Data excerpts
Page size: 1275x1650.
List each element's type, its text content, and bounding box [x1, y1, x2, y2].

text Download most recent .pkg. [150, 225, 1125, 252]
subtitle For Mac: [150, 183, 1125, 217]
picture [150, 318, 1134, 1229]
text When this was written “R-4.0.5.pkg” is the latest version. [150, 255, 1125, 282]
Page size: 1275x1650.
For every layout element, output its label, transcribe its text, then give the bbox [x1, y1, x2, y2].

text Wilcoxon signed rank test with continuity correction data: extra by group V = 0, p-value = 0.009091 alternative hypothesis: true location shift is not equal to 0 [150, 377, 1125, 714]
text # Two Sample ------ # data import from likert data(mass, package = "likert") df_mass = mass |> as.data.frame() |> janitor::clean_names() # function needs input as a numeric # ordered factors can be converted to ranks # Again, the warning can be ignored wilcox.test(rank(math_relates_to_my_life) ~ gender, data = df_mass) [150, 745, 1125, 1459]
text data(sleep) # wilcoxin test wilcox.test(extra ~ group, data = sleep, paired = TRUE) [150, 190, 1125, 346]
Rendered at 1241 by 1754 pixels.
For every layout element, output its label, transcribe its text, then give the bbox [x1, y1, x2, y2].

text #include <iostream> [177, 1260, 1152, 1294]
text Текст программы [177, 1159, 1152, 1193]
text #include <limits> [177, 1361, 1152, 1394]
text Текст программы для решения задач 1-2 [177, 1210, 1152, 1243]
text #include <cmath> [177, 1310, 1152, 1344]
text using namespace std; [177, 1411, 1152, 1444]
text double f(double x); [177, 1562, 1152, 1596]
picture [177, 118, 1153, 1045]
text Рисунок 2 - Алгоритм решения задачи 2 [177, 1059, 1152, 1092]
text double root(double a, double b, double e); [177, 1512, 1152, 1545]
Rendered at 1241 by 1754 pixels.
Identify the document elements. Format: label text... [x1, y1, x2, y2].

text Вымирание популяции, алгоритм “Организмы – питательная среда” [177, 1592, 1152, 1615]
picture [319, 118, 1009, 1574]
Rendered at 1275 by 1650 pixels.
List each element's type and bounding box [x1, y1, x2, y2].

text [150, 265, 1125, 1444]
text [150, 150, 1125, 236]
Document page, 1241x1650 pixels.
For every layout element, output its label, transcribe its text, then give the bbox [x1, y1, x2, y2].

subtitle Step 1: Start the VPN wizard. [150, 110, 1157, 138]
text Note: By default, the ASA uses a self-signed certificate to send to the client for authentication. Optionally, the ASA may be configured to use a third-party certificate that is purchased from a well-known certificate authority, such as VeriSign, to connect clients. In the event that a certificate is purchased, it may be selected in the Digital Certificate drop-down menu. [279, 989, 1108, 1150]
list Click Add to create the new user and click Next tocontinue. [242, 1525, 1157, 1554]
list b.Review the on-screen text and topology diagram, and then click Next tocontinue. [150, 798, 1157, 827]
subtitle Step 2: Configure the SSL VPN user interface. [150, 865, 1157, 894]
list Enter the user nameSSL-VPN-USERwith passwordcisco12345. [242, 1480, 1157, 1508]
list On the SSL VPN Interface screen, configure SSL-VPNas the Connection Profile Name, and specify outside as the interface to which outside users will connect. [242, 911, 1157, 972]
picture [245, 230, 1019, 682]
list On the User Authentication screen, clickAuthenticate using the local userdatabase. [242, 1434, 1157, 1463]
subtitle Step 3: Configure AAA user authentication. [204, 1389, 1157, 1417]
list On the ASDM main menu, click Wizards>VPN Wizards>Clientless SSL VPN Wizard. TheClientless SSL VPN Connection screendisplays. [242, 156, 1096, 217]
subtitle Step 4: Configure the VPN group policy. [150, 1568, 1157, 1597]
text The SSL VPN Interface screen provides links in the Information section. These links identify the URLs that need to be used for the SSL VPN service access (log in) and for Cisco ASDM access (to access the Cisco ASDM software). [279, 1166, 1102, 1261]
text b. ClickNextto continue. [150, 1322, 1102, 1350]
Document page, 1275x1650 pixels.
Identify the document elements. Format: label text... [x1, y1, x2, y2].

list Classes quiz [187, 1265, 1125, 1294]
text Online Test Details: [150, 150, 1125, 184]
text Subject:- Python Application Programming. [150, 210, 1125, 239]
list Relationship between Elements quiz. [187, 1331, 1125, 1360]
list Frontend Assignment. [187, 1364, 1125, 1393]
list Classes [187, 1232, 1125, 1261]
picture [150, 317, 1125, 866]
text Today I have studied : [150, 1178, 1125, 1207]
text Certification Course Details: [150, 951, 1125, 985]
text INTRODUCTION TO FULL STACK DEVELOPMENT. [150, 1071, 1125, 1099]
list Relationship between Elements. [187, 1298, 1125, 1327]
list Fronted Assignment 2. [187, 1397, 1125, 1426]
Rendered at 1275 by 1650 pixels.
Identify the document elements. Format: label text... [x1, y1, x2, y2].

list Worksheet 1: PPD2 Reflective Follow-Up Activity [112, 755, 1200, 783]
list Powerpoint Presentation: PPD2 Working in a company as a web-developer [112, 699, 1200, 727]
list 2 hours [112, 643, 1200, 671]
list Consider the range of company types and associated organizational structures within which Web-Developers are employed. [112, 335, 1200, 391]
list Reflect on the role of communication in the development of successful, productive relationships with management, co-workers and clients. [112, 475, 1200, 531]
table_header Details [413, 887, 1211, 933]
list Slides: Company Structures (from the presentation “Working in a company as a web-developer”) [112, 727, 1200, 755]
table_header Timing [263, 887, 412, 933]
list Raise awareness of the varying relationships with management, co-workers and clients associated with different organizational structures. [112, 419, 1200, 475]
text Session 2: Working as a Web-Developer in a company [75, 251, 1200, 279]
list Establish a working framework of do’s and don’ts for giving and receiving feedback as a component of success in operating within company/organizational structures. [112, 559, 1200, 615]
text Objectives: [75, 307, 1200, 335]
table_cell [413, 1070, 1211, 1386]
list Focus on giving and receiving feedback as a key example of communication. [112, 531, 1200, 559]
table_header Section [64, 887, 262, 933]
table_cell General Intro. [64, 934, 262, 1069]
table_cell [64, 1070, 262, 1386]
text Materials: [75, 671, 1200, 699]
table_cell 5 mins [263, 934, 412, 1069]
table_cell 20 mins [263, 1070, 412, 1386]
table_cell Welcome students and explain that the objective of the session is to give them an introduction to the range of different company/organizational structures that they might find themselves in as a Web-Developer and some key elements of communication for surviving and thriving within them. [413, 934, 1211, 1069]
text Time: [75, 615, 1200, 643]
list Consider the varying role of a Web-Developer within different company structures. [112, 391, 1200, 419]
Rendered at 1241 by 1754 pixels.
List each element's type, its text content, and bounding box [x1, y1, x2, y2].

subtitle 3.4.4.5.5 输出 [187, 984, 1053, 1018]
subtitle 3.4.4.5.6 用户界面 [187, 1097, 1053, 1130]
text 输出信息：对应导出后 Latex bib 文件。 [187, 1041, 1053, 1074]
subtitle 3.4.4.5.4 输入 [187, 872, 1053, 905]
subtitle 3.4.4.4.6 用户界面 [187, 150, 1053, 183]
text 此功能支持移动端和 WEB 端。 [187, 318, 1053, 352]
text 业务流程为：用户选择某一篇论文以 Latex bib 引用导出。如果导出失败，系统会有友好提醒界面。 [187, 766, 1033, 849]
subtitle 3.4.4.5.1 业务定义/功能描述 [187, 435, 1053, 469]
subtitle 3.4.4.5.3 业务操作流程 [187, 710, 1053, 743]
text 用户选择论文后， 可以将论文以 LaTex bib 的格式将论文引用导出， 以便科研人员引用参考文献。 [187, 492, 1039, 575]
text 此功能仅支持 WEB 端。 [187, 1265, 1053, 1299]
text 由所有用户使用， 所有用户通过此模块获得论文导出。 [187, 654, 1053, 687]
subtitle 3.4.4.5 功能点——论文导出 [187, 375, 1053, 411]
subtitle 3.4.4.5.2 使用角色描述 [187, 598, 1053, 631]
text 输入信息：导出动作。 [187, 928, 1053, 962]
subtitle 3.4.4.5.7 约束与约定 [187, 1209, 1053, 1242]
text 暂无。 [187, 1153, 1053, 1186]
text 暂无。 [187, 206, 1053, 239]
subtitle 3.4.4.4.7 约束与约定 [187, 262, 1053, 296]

**INSTRUCTIONS TO FOLLOW**
Only the lines above from the one with "List each element's type and" up to and including the one with "Document page, 1241x1650 pixels." should be repeated, exactly as written.

**ANSWER TO THE EXERCISE**
List each element's type and bounding box [x1, y1, x2, y2].

text [150, 265, 1125, 1444]
text [150, 150, 1125, 236]
Document page, 1241x1650 pixels.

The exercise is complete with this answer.